Belum habis rasa kesalnya menghadapi perlakuan diskriminatif, Dwi kembali dibuat meradang dengan jawaban kuasa hukum dari Etihad Airways atas gugatannya ke pengadilan. Dwi dianggap mencari popularitas dengan mengangkat kasus ini.

"Saya mempertanyakan, popularitas yang mana? Sekarang saya tanya, mau tidak orang itu dikenal sebagai nama, di belakang namanya terus dikasih "orang yang diturunkan pesawat Etihad". Itu kan popularitas yang negatif kan," kata Dwi.

Dwi mengatakan, tak ada keuntungan bagi dirinya mencari sensasi dengan menggugat Etihad Airways. Justru ia memperjuangkan hak kaum disabilitas, jangan sampai kejadian serupa terjadi ke depan.

"Manusia tidak ada harganya gitu lho, diperlakukan seperti itu. Seperti barang diseleksi, tidak layak disuruh pergi begitu saja tanpa penjelasan yang pasti," kata Dwi.

Baca juga : Vonis Etihad Airways, Kado Terindah Hari Disabilitas Internasional

Mendengar jawaban pihak Etihad Airways, Dwi mengaku terguncang dan emosi. Ia tak percaya pernyataan semacam itu bisa terlontar dan membuatnya sangat tersudut.

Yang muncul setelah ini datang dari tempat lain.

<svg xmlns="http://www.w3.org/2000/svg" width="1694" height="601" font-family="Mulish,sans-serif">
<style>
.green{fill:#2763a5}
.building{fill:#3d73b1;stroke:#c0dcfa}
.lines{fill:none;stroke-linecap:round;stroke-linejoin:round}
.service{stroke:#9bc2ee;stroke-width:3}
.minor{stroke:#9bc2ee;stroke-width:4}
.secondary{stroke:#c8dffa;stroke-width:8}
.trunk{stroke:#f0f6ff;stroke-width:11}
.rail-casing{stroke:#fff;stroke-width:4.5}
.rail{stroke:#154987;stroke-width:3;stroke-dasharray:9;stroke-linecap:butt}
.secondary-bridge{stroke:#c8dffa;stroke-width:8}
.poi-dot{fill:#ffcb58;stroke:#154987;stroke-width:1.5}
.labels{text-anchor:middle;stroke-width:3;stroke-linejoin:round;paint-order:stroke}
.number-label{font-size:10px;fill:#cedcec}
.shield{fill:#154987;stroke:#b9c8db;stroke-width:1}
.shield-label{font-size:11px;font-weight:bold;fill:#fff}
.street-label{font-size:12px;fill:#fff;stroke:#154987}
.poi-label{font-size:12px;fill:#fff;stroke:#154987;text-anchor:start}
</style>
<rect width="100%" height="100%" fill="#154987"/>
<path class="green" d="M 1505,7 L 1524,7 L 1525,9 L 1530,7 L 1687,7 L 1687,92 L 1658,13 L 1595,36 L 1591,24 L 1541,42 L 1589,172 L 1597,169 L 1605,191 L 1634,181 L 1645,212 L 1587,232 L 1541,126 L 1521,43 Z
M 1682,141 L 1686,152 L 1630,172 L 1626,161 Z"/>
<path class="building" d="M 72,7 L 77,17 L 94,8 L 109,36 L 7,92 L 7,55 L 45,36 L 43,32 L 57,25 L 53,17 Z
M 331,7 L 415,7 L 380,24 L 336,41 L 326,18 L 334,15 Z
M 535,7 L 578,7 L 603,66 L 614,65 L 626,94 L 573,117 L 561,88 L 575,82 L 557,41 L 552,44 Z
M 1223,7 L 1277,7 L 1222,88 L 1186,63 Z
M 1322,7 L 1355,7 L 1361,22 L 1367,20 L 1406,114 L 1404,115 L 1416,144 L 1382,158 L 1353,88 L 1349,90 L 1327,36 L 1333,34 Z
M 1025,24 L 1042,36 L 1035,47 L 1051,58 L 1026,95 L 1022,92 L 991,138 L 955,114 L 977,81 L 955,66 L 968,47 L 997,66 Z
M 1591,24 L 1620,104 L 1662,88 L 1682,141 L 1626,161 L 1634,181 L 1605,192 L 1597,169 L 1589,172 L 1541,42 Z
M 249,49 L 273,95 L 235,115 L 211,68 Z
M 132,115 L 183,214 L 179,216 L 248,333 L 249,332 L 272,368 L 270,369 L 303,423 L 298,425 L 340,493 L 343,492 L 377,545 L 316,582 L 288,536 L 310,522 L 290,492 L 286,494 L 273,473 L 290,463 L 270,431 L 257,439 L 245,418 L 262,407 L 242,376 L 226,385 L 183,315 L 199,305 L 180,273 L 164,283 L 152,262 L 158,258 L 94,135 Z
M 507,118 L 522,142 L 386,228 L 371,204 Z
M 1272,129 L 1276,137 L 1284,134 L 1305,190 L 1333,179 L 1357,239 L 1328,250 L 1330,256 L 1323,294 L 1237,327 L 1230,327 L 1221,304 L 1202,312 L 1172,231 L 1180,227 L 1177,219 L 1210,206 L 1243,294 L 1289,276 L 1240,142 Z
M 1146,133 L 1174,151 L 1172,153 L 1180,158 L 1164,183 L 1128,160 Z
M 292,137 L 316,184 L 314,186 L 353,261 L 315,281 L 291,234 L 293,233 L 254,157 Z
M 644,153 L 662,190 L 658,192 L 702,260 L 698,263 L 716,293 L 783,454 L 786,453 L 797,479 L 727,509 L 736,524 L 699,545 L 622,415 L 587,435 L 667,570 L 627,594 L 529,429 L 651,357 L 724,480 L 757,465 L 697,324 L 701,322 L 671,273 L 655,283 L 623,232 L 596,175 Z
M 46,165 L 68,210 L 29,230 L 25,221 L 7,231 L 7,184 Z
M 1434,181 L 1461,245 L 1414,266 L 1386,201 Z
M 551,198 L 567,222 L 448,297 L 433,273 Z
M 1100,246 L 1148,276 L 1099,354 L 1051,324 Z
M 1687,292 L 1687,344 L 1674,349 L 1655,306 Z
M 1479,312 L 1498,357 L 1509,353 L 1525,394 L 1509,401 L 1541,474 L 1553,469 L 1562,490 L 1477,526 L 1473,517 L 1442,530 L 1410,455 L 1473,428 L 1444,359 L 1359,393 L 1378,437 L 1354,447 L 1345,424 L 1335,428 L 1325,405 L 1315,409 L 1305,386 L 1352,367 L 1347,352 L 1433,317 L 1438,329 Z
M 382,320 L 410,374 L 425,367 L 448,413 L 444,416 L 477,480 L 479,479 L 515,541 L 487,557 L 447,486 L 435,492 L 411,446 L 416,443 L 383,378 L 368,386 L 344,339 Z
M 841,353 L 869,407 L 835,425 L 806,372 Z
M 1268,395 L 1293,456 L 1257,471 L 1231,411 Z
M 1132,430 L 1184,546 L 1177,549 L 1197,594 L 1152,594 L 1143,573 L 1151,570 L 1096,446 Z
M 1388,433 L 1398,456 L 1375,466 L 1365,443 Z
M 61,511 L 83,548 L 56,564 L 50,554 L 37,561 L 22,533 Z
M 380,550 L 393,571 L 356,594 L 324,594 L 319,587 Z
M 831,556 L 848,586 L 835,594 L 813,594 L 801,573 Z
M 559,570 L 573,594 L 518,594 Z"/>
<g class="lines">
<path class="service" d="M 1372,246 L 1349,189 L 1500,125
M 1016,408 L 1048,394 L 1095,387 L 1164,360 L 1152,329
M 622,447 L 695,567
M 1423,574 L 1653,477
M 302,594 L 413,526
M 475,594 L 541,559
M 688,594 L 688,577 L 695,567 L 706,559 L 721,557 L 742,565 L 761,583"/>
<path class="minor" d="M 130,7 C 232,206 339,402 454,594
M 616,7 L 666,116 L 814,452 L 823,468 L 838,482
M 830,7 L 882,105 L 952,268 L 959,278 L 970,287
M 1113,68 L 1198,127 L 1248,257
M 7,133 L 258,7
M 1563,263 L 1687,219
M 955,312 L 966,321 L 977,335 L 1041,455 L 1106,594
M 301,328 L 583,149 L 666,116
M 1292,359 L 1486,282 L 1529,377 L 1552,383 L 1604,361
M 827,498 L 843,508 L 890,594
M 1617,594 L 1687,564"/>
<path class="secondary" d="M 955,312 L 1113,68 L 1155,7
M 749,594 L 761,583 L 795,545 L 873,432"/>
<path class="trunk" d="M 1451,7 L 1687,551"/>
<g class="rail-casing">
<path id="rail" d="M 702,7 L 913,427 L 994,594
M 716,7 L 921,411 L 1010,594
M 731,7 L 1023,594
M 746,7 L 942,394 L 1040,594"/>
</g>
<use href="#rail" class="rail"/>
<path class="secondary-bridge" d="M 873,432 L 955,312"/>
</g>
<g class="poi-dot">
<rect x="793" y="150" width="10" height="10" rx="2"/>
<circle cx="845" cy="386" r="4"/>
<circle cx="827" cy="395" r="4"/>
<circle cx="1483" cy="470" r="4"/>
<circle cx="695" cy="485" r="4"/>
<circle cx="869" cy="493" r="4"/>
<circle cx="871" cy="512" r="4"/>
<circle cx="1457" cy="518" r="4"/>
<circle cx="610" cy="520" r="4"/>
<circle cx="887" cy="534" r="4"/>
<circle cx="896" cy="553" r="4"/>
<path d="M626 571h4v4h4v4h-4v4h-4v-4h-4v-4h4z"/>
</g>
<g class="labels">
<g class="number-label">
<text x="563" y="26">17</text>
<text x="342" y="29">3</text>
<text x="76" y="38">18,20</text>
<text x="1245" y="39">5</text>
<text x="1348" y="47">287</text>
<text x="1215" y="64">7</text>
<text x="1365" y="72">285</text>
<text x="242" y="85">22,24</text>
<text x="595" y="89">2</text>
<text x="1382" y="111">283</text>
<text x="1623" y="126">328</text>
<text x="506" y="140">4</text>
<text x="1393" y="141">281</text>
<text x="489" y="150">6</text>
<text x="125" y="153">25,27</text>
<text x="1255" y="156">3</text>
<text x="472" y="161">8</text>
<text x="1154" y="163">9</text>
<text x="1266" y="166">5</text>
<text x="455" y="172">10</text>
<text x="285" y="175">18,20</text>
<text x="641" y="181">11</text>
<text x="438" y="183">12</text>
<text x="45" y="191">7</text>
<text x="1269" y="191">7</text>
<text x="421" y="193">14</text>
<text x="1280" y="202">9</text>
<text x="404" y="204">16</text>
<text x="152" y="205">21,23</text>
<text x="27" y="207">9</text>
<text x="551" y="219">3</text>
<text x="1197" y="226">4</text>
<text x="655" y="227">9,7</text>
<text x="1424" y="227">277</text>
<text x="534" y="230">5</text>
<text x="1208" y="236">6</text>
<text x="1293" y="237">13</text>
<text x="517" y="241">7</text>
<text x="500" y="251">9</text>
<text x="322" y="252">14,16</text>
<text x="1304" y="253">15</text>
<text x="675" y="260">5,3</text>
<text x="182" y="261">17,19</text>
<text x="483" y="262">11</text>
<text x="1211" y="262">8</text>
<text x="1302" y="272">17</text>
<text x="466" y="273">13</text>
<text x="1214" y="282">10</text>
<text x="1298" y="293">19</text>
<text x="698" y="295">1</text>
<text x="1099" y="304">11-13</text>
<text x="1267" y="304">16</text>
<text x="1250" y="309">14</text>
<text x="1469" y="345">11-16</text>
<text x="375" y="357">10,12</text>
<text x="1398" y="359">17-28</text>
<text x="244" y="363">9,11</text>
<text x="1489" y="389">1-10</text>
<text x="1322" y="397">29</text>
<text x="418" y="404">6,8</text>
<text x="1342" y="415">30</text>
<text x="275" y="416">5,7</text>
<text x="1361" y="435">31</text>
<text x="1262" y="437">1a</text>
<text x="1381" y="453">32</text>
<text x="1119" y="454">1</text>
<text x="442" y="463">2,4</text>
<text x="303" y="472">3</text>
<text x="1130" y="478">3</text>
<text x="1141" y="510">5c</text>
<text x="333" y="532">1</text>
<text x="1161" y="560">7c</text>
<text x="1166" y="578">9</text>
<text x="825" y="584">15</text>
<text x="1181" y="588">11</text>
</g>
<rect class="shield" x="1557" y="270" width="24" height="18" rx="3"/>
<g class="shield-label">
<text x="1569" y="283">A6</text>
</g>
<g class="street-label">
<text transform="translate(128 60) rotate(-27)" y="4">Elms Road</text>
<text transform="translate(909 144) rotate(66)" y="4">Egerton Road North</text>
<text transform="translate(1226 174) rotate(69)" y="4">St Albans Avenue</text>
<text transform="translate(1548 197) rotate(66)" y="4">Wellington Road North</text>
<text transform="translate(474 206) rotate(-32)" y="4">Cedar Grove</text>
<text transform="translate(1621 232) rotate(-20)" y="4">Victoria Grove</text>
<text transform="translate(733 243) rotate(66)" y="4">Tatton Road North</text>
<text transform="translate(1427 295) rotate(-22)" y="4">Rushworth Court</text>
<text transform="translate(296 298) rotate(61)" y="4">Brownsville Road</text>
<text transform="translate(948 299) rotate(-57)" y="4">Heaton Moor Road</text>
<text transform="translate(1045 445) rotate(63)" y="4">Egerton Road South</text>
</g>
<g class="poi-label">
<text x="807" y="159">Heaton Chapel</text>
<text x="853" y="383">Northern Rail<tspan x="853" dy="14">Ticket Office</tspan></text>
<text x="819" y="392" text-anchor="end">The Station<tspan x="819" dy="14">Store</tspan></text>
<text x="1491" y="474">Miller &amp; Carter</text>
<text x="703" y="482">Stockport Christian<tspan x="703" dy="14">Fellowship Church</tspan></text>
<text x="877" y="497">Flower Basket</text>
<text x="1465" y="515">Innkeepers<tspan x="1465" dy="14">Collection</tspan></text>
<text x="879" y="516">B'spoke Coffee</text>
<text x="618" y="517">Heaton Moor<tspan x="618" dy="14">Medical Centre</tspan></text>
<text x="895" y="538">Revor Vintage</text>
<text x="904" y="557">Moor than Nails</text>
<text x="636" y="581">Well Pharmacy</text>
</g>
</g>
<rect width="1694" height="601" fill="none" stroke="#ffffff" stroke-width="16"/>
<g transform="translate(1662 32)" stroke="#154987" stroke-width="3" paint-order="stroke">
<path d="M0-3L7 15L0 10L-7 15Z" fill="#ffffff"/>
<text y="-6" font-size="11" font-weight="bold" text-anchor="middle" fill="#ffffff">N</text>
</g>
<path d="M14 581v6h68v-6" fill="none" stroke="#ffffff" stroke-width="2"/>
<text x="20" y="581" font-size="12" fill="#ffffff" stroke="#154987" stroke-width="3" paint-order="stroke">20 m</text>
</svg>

Dwi mengatakan, sempat ada mediasi dari pengadilan antara dirinya dengan pihak tergugat. Maskapai tersebut menawarkan tiket penerbangan ke Eropa untuk dua orang. Namun, Dwi menganggap tawaran tersebut bukan kompensasi yang bisa menyelesaikan masalah begitu saja.

"Ini masalahnya cara anda memperlakukan saya itu udah diskriminasi. Lihat saya pakai kursi roda langsung ngelihat saya enggak boleh terbang," kata Dwi.

Pengacara Happy Sebayang dan kliennya Dwi Ariyani, penumpang Etihad Airways yang diturunkan dari pesawat karena berkursi roda di Pengadilan Negeri Jakarta Selatan, Senin (20/11/2017) KOMPAS.com/NIBRAS NADA NAILUFAR Pengacara Happy Sebayang dan kliennya Dwi Ariyani, penumpang Etihad Airways yang diturunkan dari pesawat karena berkursi roda di Pengadilan Negeri Jakarta Selatan, Senin (20/11/2017)
Etihad Airways divonis bersalah

Etihad Airways dianggap melakukan pelanggaran hukum sebagaimana diatur dalam Pasal 134 UU Nomor 1 tahun 2009 tentang Penerbangan. Dalam undang-undang tersebut diatur hak penumpang penerbangan berkebutuhan khusus.

Etihad Airways menurunkan Dwi Aryani dari pesawat karena menggunakan roda dua tanpa pendampingan dan dianggap dapat membahayakan penerbangan.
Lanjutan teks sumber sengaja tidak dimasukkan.